EXERCISE: Exact copies are required of the lines from the line containing "#2 black cut piece (465,243,612,547)" through the final line of the listing, both included, and of no other lines.

RECORDS FOR PROCESSING:
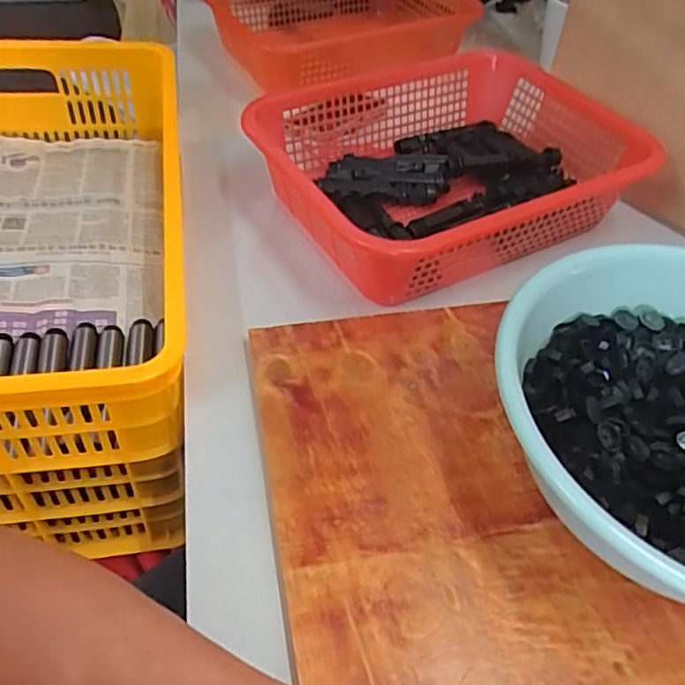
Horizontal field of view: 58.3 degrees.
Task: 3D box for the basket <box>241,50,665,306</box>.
[{"bbox_3d":[0.120,-0.204,0.684,0.375,0.085,0.295,-21,53,-20],"label":"basket"}]

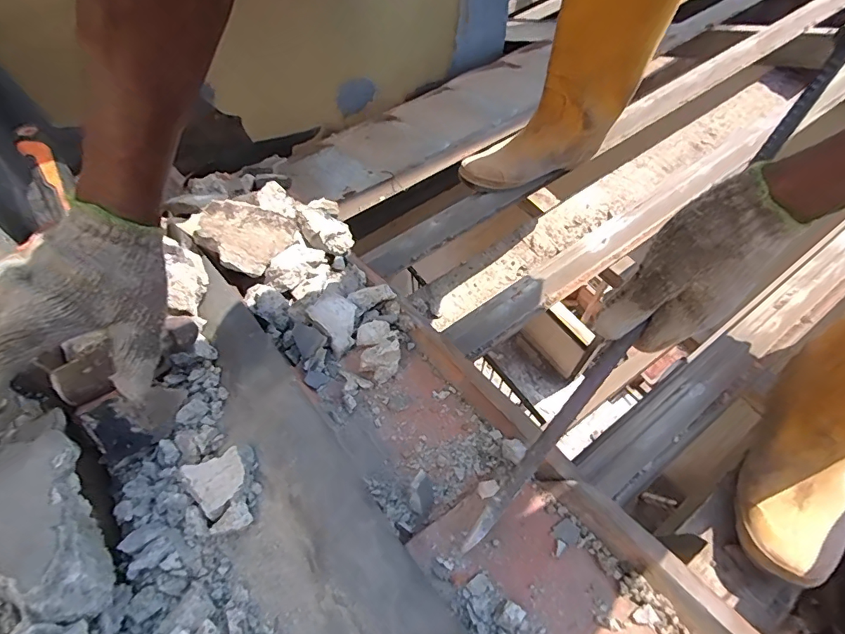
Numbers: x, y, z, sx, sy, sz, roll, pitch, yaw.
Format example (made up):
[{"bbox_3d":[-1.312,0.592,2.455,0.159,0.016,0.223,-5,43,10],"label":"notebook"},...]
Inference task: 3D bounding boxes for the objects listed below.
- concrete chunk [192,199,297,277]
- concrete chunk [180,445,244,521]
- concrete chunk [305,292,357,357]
[{"bbox_3d":[-0.230,-0.112,0.581,0.099,0.043,0.102,22,62,12],"label":"concrete chunk"},{"bbox_3d":[-0.164,0.130,0.360,0.046,0.014,0.050,0,59,0],"label":"concrete chunk"},{"bbox_3d":[-0.094,0.001,0.509,0.049,0.024,0.066,-35,65,-19],"label":"concrete chunk"}]

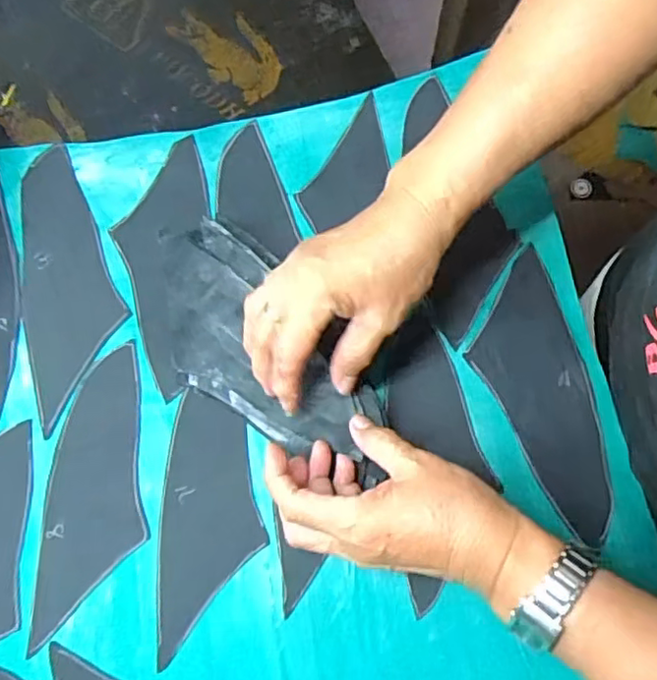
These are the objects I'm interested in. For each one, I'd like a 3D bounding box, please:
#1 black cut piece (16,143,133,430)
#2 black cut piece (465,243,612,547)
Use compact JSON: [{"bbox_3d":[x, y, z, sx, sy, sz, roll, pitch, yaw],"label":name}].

ANSWER TO THIS PROBLEM:
#2 black cut piece (465,243,612,547)
Use compact JSON: [{"bbox_3d":[x, y, z, sx, sy, sz, roll, pitch, yaw],"label":name}].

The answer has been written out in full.